Mum’s dad came from South Africa. He was an officer with the King’s African Rifles. He was also a married man. Mum’s mum was 17. She was obviously as gullible as 17-year-old girls usually are.

When mum was born a notice was put in a number of local papers asking for someone to care for a new-born girl. The woman who became mum’s ‘nana’ read the notice, exclaimed ‘poor bairn!’, and so mum spent her first eight years in South Shields, County Durham.

It was, apparently, a magical childhood. Mum and her ‘brother’ Matt used to tumble out of bed, throw on shorts and hurtle down the cliff path to the beach, where they spent the day. At weekends they would take the Tyne ferry to visit nana’s sister. Nana’s husband was a ferry pilot, and mum basked in the status this gave her.

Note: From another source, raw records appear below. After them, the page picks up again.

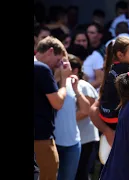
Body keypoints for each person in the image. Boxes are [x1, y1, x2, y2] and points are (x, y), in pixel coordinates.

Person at [34, 36, 71, 180]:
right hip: (41, 138)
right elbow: (58, 103)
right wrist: (64, 80)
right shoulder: (41, 69)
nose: (57, 66)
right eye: (58, 61)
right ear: (50, 51)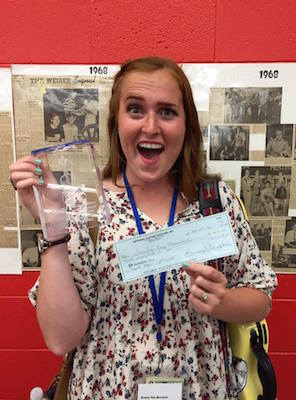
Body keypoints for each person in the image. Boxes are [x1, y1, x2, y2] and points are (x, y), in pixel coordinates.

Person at [9, 56, 277, 399]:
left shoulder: (214, 201)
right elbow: (61, 339)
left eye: (167, 111)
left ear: (186, 125)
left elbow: (261, 298)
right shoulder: (88, 207)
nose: (151, 126)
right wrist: (55, 231)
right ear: (116, 122)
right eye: (135, 109)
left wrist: (222, 302)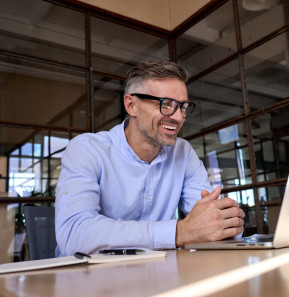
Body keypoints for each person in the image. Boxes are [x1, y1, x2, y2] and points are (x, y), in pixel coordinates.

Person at [55, 61, 244, 256]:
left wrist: (226, 221)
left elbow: (213, 223)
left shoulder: (183, 152)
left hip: (158, 273)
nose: (178, 117)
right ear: (131, 105)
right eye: (166, 104)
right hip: (88, 279)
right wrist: (179, 232)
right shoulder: (87, 149)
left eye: (183, 106)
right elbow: (73, 234)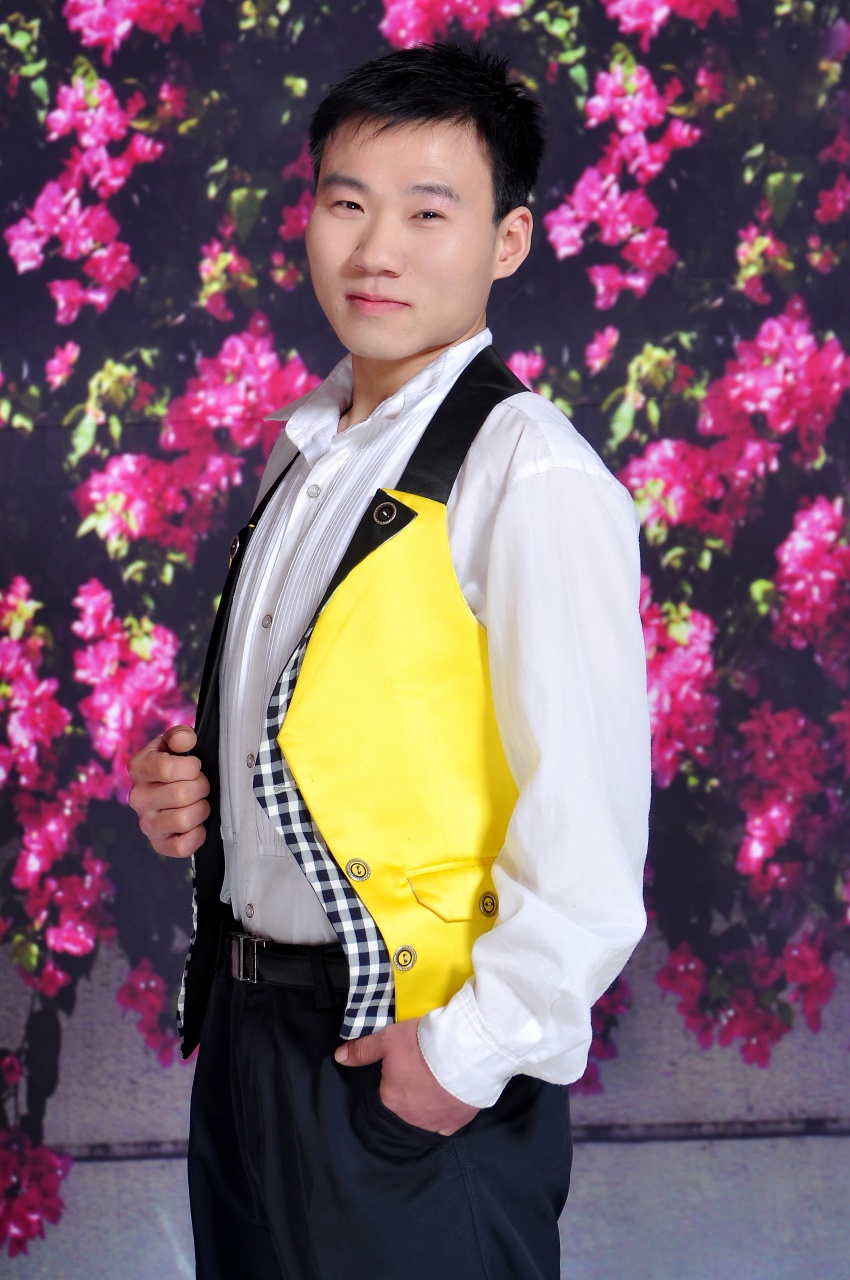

When mum was 8 her mum married. Mum’s new step-father, Teddy, was a man in a million. Mum adored him. But she did not appreciate being torn from her life in the north. She hated London, where no-one could understand a word she said. She was told her father had died in the war. She felt betrayed when she learned the truth. But it was her mum, not her dad, she believed had betrayed her.

I never shared mum’s feelings about her dad. My thoughts were always for his wife, and for the 17 year old whose life he might have ruined.

But he can’t have been all bad. At least he kept in touch. Mum even met him. She only had hazy memories of having tea with ‘uncle Richard’, but how poignant these memories became once she realised...

And how she longed to discover more about her beloved father. So it had always been her dream to go to South Africa.

Before we went I did some homework, discovering where mum’s dad had lived, worked and was buried. I wrote to the people living in his old house, hoping we might visit. But they didn’t reply. I also wrote to the cemetery where he was buried, but we could find no trace of his grave.

But this was all one to mum. She was finally in South Africa, finally breathing the air breathed by her beloved dad. It was worth conquering my fear of flying to see mum’s delight in achieving this dream.

What matter if now she remembers nothing?